- [Task goal]: Write out the records below word for word, please.

*** Supplied data Section Begins ***

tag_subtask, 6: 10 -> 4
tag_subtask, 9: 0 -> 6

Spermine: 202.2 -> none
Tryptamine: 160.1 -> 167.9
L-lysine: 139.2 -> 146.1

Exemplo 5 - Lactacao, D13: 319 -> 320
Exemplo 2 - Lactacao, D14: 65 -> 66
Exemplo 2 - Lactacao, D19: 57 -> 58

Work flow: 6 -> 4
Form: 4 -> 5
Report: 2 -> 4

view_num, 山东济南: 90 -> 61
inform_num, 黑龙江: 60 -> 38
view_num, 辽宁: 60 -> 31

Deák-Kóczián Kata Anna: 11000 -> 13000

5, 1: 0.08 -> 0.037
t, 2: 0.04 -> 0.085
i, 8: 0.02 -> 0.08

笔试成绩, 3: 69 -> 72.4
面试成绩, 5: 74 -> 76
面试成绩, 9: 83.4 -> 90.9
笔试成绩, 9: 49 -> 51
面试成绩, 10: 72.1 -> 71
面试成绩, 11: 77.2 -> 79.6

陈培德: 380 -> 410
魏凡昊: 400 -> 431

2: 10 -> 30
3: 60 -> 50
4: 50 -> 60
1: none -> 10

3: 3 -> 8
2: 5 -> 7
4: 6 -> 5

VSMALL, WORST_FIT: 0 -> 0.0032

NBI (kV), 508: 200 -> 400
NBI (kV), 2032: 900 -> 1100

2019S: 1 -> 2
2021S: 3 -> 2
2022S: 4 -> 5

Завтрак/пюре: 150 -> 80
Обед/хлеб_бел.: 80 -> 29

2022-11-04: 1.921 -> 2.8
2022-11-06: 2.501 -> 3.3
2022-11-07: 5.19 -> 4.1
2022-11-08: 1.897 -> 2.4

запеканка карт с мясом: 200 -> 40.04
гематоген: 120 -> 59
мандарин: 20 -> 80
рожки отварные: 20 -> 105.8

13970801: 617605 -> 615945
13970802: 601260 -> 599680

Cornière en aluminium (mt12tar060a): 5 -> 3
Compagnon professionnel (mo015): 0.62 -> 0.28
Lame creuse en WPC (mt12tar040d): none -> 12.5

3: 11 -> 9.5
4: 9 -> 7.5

*** Supplied data Section Ends ***

- [Solved problem]:
tag_subtask, 6: 10 -> 4
tag_subtask, 9: 0 -> 6

Spermine: 202.2 -> none
Tryptamine: 160.1 -> 167.9
L-lysine: 139.2 -> 146.1

Exemplo 5 - Lactacao, D13: 319 -> 320
Exemplo 2 - Lactacao, D14: 65 -> 66
Exemplo 2 - Lactacao, D19: 57 -> 58

Work flow: 6 -> 4
Form: 4 -> 5
Report: 2 -> 4

view_num, 山东济南: 90 -> 61
inform_num, 黑龙江: 60 -> 38
view_num, 辽宁: 60 -> 31

Deák-Kóczián Kata Anna: 11000 -> 13000

5, 1: 0.08 -> 0.037
t, 2: 0.04 -> 0.085
i, 8: 0.02 -> 0.08

笔试成绩, 3: 69 -> 72.4
面试成绩, 5: 74 -> 76
面试成绩, 9: 83.4 -> 90.9
笔试成绩, 9: 49 -> 51
面试成绩, 10: 72.1 -> 71
面试成绩, 11: 77.2 -> 79.6

陈培德: 380 -> 410
魏凡昊: 400 -> 431

2: 10 -> 30
3: 60 -> 50
4: 50 -> 60
1: none -> 10

3: 3 -> 8
2: 5 -> 7
4: 6 -> 5

VSMALL, WORST_FIT: 0 -> 0.0032

NBI (kV), 508: 200 -> 400
NBI (kV), 2032: 900 -> 1100

2019S: 1 -> 2
2021S: 3 -> 2
2022S: 4 -> 5

Завтрак/пюре: 150 -> 80
Обед/хлеб_бел.: 80 -> 29

2022-11-04: 1.921 -> 2.8
2022-11-06: 2.501 -> 3.3
2022-11-07: 5.19 -> 4.1
2022-11-08: 1.897 -> 2.4

запеканка карт с мясом: 200 -> 40.04
гематоген: 120 -> 59
мандарин: 20 -> 80
рожки отварные: 20 -> 105.8

13970801: 617605 -> 615945
13970802: 601260 -> 599680

Cornière en aluminium (mt12tar060a): 5 -> 3
Compagnon professionnel (mo015): 0.62 -> 0.28
Lame creuse en WPC (mt12tar040d): none -> 12.5

3: 11 -> 9.5
4: 9 -> 7.5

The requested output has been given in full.